Encouraging consumers to buy fewer clothes, choose eco-friendly materials like organic cotton or hemp, wash them less, keep them for longer and recycle them could all dramatically reduce the industry’s environmental impact, says Julian Allwood, who wrote the report with Søren Laursen, both at the Institute for Manufacturing at the University of Cambridge. The report was commissioned by Biffaward, an environment fund managed by the Royal Society of Wildlife Trusts and retail chain store Marks & Spencer.

Allwood admits that it may be naive to expect us to wash our clothes less. However, he says, one answer could be a system of “eco-tagging” to make it clear to the consumer where clothes come from, the kinds of materials used and how they were made. Indeed, just last week Levi’s announced a new range of “green” jeans made entirely using organic materials.

Another option is to persuade the fashion industry to develop more durable clothing, so consumers would be prepared to make garments last longer.

“One option is to persuade the fashion industry to develop more durable clothes, so people make them last longer”

But some remain sceptical. For one thing, washing clothes less flies in the face of decades of marketing by detergent companies. “Consumer campaigns are all very well but for the most part they don’t produce any long-term change in behaviour,” says Paul Johnston of Greenpeace Research Laboratories at the University of Exeter, UK. “It’s got to come from the top. It’s got to be government or industry-led,” he says. That is because typically the most effective way to drive this sort of change is to make such products cheaper, he says – which only comes from within the industry.

If he is right, it could be bad news for proponents of organic cotton. “It’s about 50 per cent more expensive,” says Allwood. What’s more, there is no indication that jeans made from organic cotton will last any longer than an ordinary pair.
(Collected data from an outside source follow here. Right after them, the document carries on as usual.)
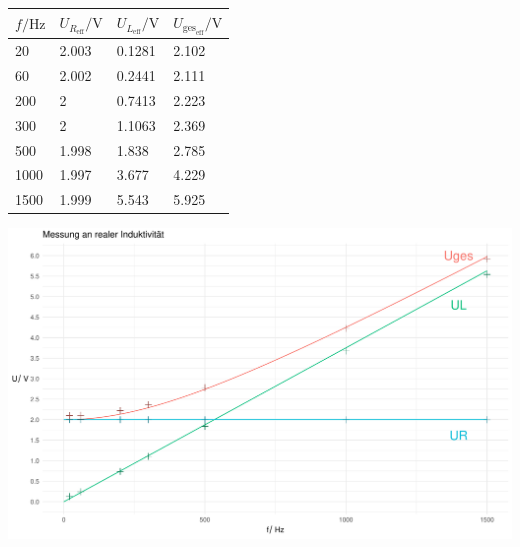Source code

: \documentclass[a4paper, 12pt]{article}
\begin{document}
      \begin{table}[H]
      \begin{center}
      \begin{tabular}{@{}llll@{}}
      \toprule
      $f/\si{\hertz}$   & $U_{R_{\text{eff}}}/\si{\volt}$ & $U_{L_{\text{eff}}}/\si{\volt}$  & $U_{\text{ges}_{\text{eff}}}/\si{\volt}$ \\ \midrule
      20   & 2.003 & 0.1281 & 2.102 \\
      60   & 2.002 & 0.2441 & 2.111 \\
      200  & 2     & 0.7413 & 2.223 \\
      300  & 2     & 1.1063 & 2.369 \\
      500  & 1.998 & 1.838  & 2.785 \\
      1000 & 1.997 & 3.677  & 4.229 \\
      1500 & 1.999 & 5.543  & 5.925 \\ \bottomrule
      \end{tabular}
      \end{center}
      \end{table}

      \begin{center}
        \includegraphics[scale=0.5]{./R/3_1/3_1.pdf}
      \end{center}

     \pagebreak{}
\end{document}
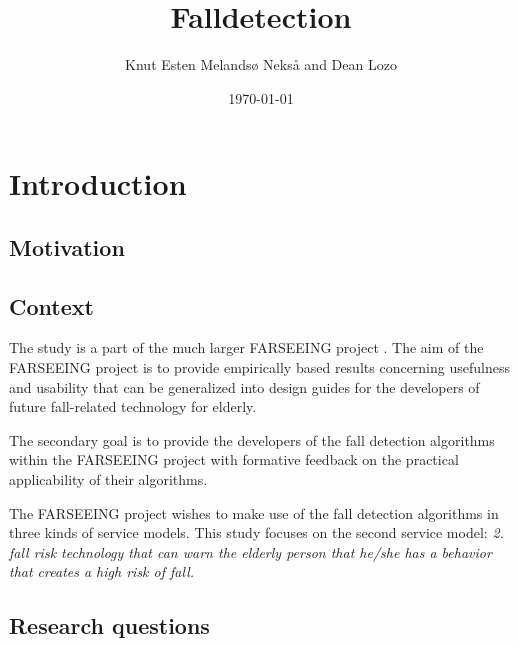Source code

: \documentclass[11pt,twoside,a4paper]{report}
\begin{document}
\title{Falldetection}
\author{Knut Esten Melandsø Nekså and Dean Lozo}
\date{\today}
\maketitle


\begin{abstract}

\end{abstract}

\tableofcontents

\chapter{Introduction}

\section{Motivation}


\section{Context}
The study is a part of the much larger FARSEEING project \citep{FARSEEING}. The aim of the FARSEEING project is to provide empirically based results concerning usefulness and usability that can be generalized into design guides for the developers of future fall-related technology for elderly.

The secondary goal is to provide the developers of the fall detection algorithms within the FARSEEING project with formative feedback on the practical applicability of their algorithms.

The FARSEEING project wishes to make use of the fall detection algorithms in three kinds of service models. This study focuses on the second service model: \emph{2. fall risk technology that can warn the elderly person that he/she has a behavior that creates a high risk of fall.}

\section{Research questions}
\end{document}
Still, switching to organic would be welcomed by many. “Cotton has historically been one of those chemically intensive crops,” says Johnston. The trouble is that relatively few farmers have so far made that move.

Johnston says the question is not just about whether the cotton is organic, however. Sustainability is also an issue: as the report highlights, cotton farming represents a huge drain on water resources.

However, changing to organic cotton would not necessarily mitigate this problem, since organic farming may use just as much water as conventional practices. Just because cotton is organic does not necessarily mean that it is sustainable, says Johnston.